Avans ödemesinin tutarı ise en yüksek Devlet Memuru brüt aylığının 10 katı tutarındadır. Avans ödemesinin gerçekleştirilmesi ve tedavinin sonuçlandırılıp kesin raporun da çıkması ile birlikte kişiye ödenecek asıl gazilik tazminatından söz konusu avans ödemesi düşülür.

Gazi Tazminatı Nasıl Alınır?

Gazilik tazminatı, şehitlik tazminatında olduğu gibi diğer tazminatlardan farklı olarak herhangi bir yargı merciinin kararına gerek duyulmaksızın idare tarafından ilgiliye kendiliğinden ödenen bir tazminat türüdür. İdarenin herhangi bir yargı kararı olmaksızın ilgiliye gerçekleştirmiş olduğu söz konusu ödeme, idari işlem niteliğindedir.

(Bir koleksiyondan çıkarılmış veriler)
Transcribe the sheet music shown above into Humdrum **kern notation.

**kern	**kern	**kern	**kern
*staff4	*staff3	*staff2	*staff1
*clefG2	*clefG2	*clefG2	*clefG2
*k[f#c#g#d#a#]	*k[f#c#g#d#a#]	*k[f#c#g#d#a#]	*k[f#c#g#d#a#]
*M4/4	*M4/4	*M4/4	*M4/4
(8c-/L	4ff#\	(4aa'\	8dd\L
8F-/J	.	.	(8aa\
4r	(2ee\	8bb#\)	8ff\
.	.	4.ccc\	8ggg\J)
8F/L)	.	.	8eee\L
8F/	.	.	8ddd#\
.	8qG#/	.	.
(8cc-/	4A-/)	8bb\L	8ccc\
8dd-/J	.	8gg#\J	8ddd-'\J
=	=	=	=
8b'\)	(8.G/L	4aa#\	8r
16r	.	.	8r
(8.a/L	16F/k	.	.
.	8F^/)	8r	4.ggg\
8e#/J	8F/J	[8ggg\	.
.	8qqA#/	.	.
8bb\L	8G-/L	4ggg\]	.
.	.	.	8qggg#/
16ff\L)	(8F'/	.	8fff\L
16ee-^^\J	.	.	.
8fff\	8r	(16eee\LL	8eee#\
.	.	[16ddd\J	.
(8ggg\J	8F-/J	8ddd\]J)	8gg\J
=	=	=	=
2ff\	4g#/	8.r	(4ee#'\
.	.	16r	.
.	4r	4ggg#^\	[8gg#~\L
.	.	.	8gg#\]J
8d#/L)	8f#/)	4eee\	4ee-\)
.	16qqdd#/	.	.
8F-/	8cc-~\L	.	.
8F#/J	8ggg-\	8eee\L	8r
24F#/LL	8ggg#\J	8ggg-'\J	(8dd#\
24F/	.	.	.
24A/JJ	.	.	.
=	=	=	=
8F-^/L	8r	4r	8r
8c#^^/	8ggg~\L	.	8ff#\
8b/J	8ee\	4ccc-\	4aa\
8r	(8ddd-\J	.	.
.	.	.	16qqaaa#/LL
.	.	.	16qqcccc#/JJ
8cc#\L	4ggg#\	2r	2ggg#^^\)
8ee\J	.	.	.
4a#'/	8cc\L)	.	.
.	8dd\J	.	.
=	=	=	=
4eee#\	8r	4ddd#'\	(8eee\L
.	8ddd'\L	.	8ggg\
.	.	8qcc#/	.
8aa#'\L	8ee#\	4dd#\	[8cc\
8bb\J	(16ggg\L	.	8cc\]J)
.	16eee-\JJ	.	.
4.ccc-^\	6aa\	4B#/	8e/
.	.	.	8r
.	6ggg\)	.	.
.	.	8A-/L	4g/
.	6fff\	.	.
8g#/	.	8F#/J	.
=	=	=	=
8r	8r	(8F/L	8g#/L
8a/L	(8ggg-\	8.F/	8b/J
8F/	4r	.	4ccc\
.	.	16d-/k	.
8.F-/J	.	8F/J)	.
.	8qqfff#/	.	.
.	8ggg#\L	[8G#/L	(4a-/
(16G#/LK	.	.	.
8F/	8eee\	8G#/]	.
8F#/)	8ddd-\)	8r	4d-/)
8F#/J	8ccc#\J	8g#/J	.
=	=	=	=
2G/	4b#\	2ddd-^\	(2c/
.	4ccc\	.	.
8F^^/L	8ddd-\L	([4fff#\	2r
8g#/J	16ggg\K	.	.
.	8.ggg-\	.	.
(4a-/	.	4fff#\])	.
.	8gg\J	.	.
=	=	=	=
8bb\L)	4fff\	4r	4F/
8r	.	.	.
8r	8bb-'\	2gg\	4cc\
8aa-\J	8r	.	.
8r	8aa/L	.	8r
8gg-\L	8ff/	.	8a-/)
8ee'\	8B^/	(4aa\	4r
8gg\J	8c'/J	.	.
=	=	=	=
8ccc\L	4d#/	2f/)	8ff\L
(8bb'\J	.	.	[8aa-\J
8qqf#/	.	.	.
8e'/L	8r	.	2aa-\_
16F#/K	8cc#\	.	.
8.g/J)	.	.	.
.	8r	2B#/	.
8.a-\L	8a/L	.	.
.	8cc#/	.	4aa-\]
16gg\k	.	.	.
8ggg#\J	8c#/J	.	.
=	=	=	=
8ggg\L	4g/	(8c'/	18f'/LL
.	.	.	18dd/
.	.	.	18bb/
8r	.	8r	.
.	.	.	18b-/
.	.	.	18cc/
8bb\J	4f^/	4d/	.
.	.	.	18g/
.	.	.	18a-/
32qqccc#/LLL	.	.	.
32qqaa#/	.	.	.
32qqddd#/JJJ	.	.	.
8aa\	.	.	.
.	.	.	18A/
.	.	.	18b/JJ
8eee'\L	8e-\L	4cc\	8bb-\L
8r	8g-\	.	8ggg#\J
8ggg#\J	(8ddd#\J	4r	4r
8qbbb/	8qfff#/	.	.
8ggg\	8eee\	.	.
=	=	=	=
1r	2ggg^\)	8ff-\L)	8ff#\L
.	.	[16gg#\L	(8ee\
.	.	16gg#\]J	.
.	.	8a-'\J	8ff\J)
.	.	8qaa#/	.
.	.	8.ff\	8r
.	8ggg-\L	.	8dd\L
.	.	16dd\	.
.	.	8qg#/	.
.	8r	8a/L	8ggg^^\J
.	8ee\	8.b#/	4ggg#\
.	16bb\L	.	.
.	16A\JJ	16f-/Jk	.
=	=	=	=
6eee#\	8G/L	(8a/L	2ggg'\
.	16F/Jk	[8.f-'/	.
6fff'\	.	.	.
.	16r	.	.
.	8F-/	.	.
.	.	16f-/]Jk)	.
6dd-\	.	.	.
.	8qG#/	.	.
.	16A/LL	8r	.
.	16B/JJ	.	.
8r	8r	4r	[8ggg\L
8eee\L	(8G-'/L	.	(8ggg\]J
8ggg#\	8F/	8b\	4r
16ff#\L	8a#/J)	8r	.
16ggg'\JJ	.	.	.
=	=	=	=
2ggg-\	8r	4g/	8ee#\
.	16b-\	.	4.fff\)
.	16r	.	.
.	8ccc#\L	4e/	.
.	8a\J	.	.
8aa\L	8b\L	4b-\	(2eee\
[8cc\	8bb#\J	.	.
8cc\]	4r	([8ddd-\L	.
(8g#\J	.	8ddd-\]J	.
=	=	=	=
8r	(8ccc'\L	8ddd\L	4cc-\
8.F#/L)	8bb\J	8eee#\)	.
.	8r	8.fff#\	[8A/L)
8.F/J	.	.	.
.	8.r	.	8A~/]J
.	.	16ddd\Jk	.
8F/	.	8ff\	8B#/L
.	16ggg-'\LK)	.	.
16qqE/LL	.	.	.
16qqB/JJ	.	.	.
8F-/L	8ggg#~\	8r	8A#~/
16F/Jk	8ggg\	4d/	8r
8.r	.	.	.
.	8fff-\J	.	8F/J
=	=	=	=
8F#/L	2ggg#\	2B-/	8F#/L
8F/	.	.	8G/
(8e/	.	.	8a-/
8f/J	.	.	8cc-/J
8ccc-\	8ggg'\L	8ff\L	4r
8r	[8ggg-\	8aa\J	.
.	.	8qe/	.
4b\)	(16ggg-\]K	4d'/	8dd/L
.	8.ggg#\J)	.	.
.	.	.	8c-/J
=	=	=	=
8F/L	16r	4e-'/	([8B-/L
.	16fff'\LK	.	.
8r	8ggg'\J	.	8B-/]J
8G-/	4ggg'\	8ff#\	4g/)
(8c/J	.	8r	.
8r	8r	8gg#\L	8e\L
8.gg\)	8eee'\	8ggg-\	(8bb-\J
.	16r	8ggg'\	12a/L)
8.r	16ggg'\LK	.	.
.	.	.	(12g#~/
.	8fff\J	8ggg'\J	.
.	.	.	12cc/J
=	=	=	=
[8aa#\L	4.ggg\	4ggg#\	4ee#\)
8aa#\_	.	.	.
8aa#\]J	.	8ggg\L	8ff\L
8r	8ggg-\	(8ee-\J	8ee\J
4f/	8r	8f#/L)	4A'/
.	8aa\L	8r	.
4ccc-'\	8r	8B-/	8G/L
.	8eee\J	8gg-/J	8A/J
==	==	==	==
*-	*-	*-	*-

▶ [Görev Yönergesi] Metne göre gazilik tazminatında avans ödemesinin tutarı ne kadardır?

▶ [Çözüm] En yüksek Devlet Memuru brüt aylığının 10 katı tutarındadır.